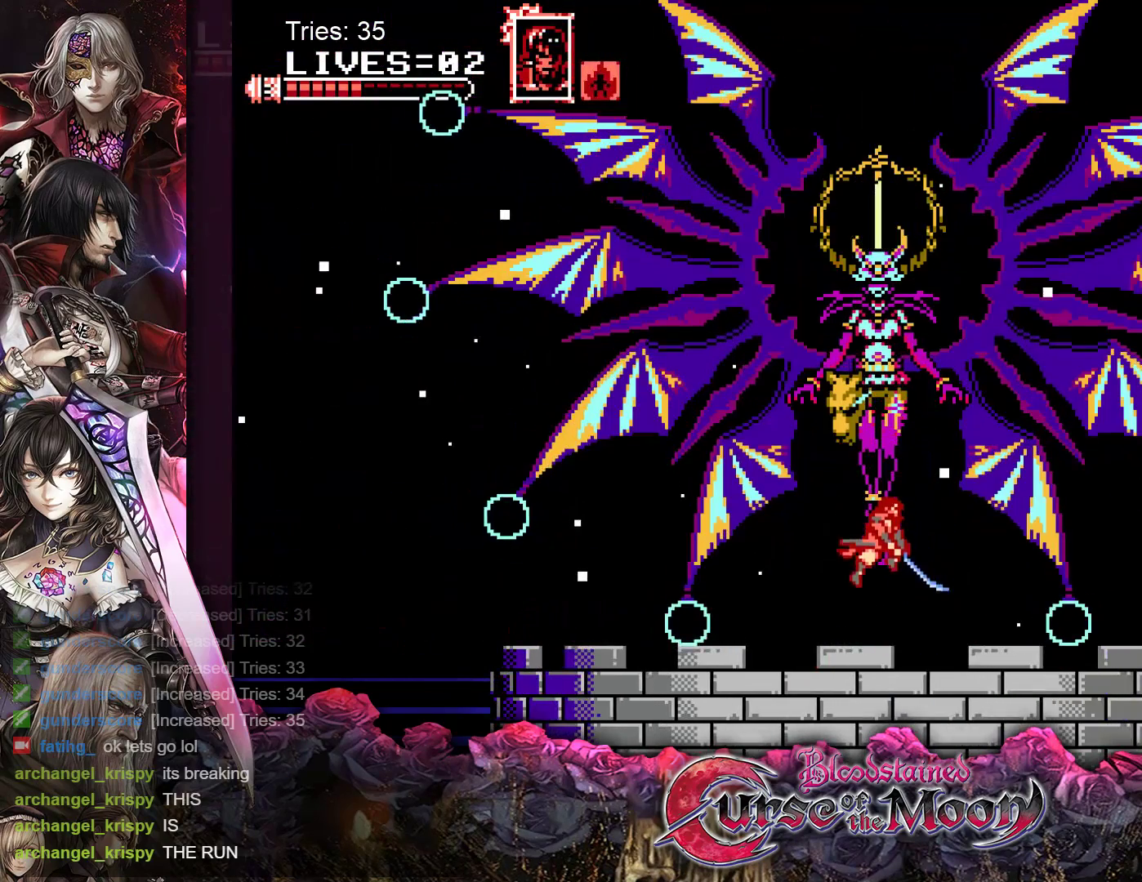
{"buttons": ["Y"], "events": []}
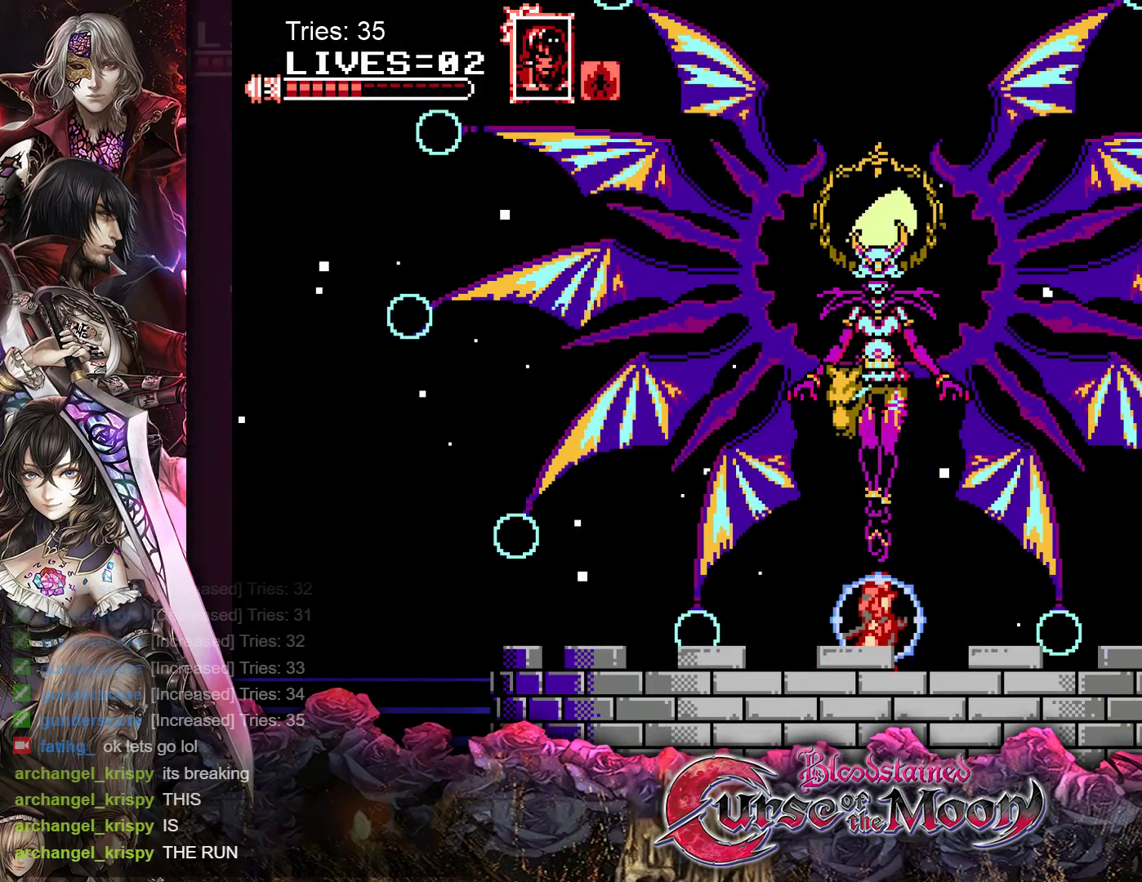
{"buttons": ["Y"], "events": []}
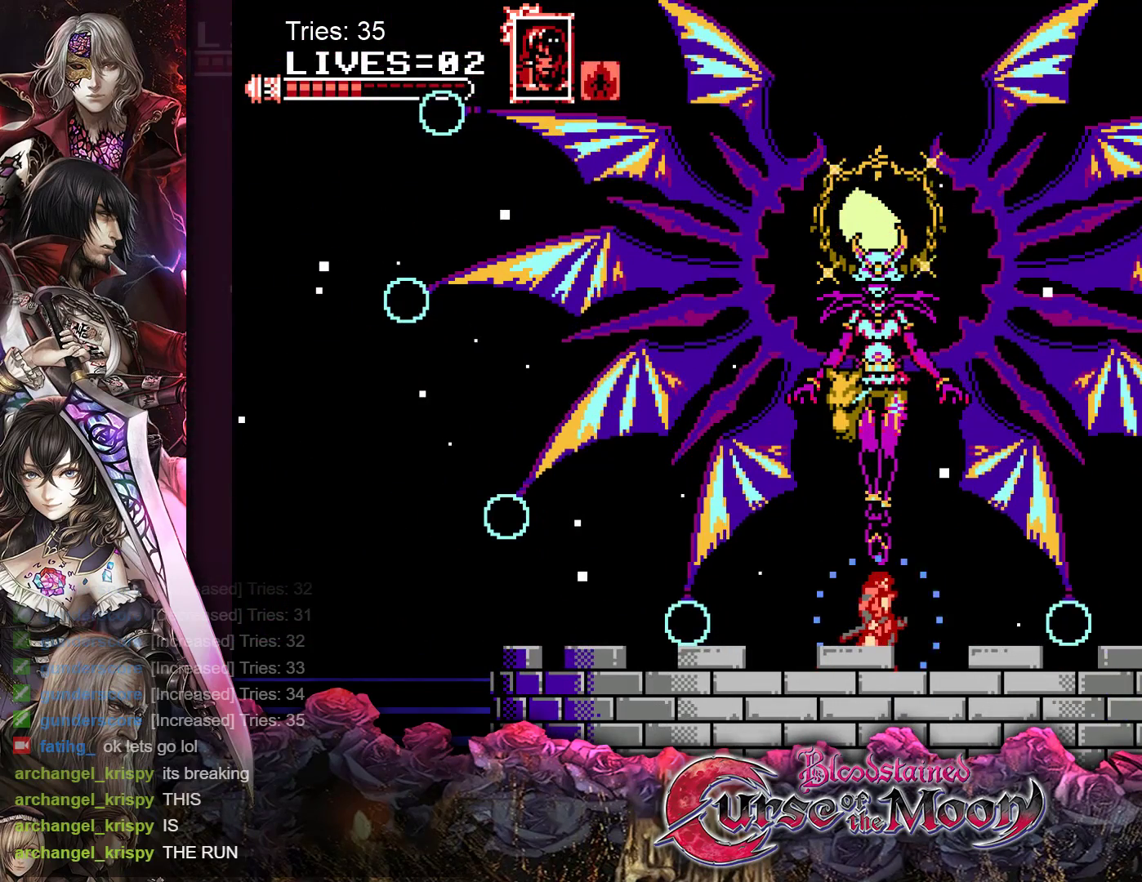
{"buttons": ["B", "Y"], "events": [[67, "B", "down"], [283, "B", "up"], [383, "B", "down"]]}
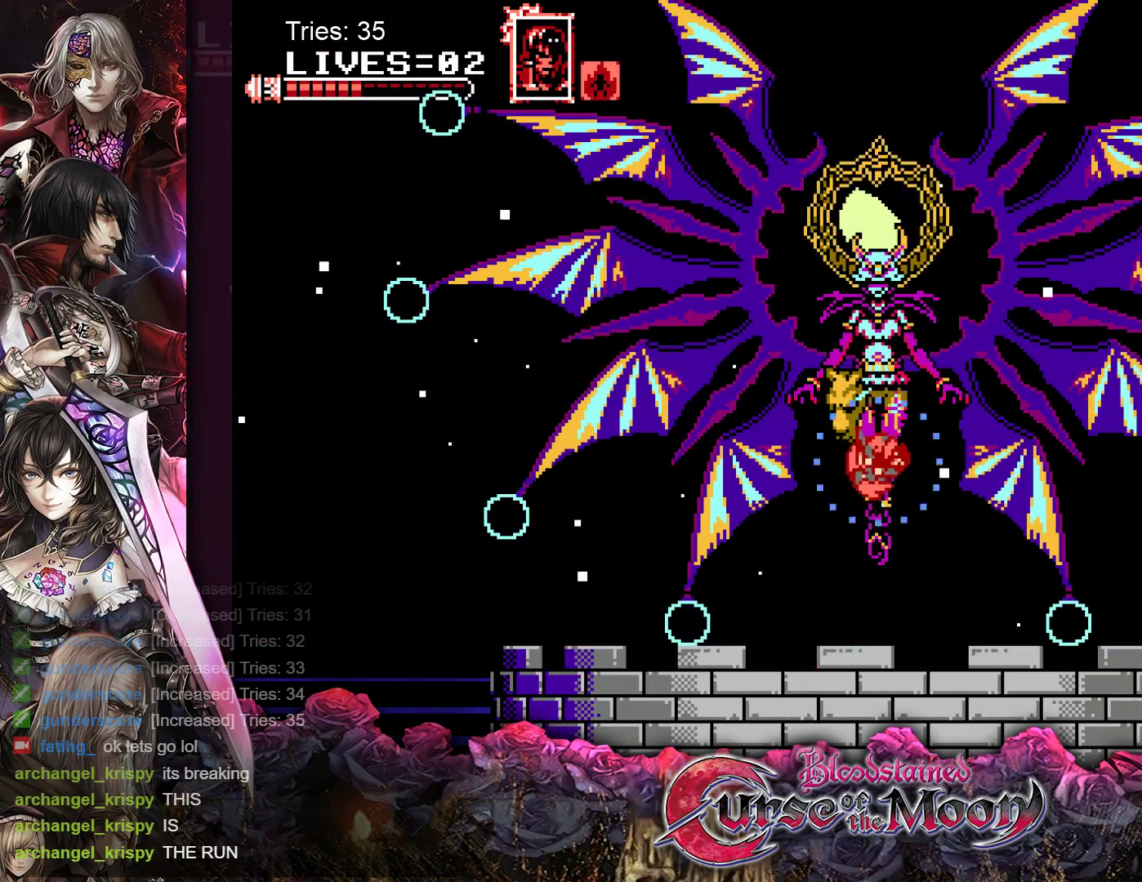
{"buttons": [], "events": [[117, "B", "up"], [167, "Y", "up"]]}
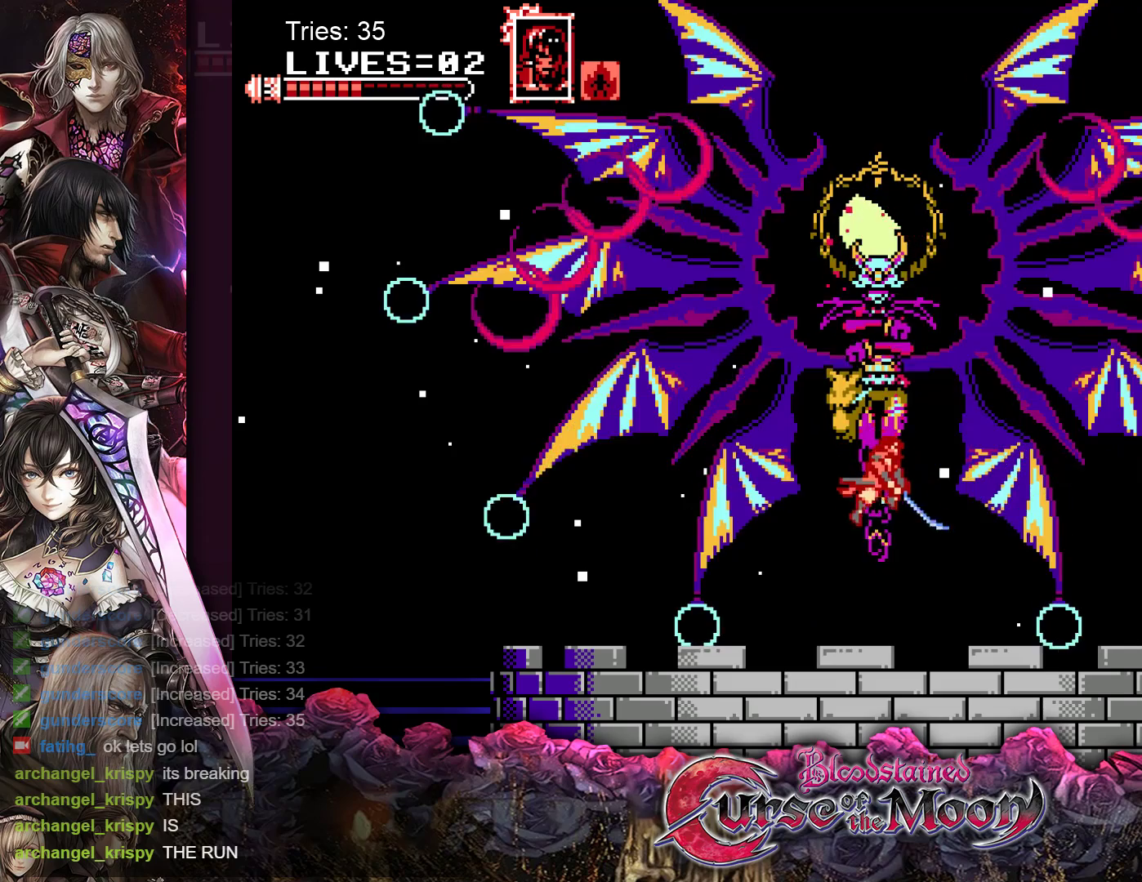
{"buttons": ["DPAD_LEFT"], "events": [[33, "DPAD_LEFT", "down"]]}
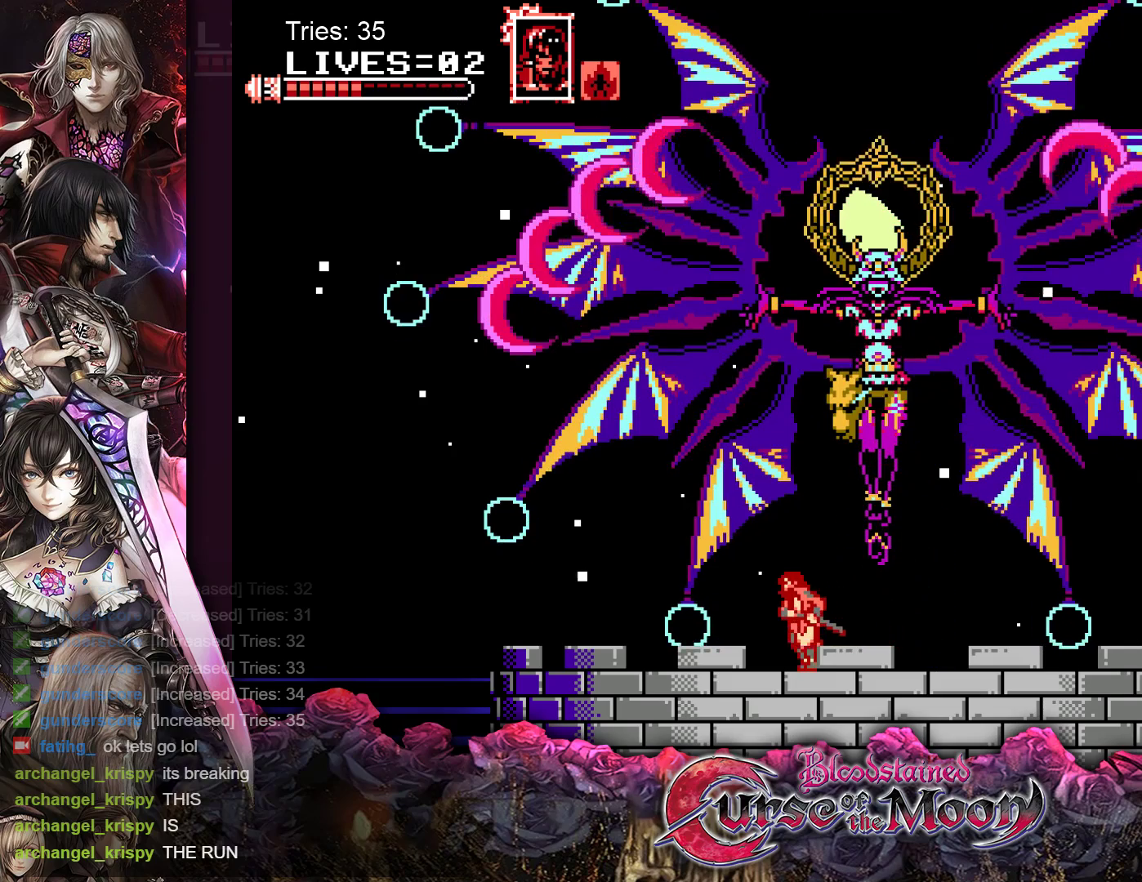
{"buttons": ["DPAD_LEFT"], "events": []}
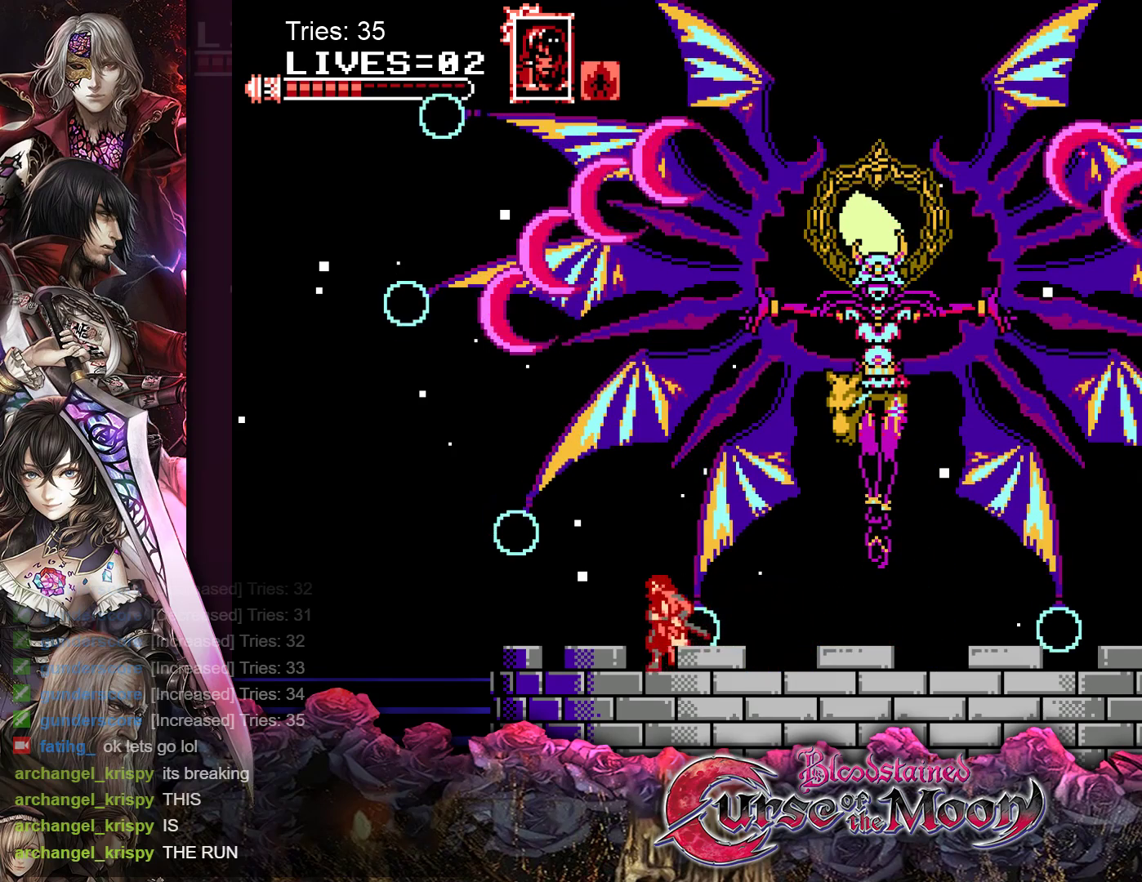
{"buttons": [], "events": [[33, "DPAD_LEFT", "up"], [133, "DPAD_RIGHT", "down"], [233, "DPAD_RIGHT", "up"]]}
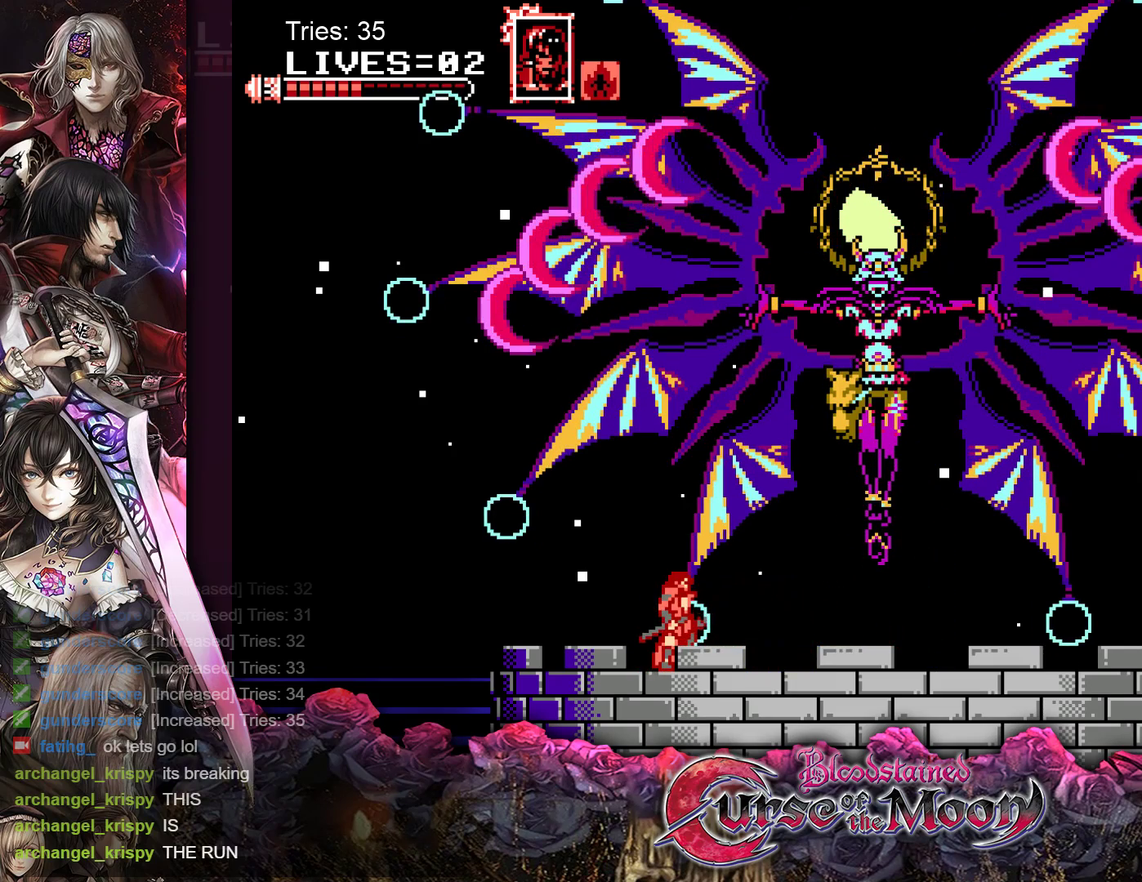
{"buttons": [], "events": []}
#####
What you will do
For each line above that carries the word "down", copy it out.

Expected output
{"buttons": ["B", "Y"], "events": [[67, "B", "down"], [283, "B", "up"], [383, "B", "down"]]}
{"buttons": ["DPAD_LEFT"], "events": [[33, "DPAD_LEFT", "down"]]}
{"buttons": [], "events": [[33, "DPAD_LEFT", "up"], [133, "DPAD_RIGHT", "down"], [233, "DPAD_RIGHT", "up"]]}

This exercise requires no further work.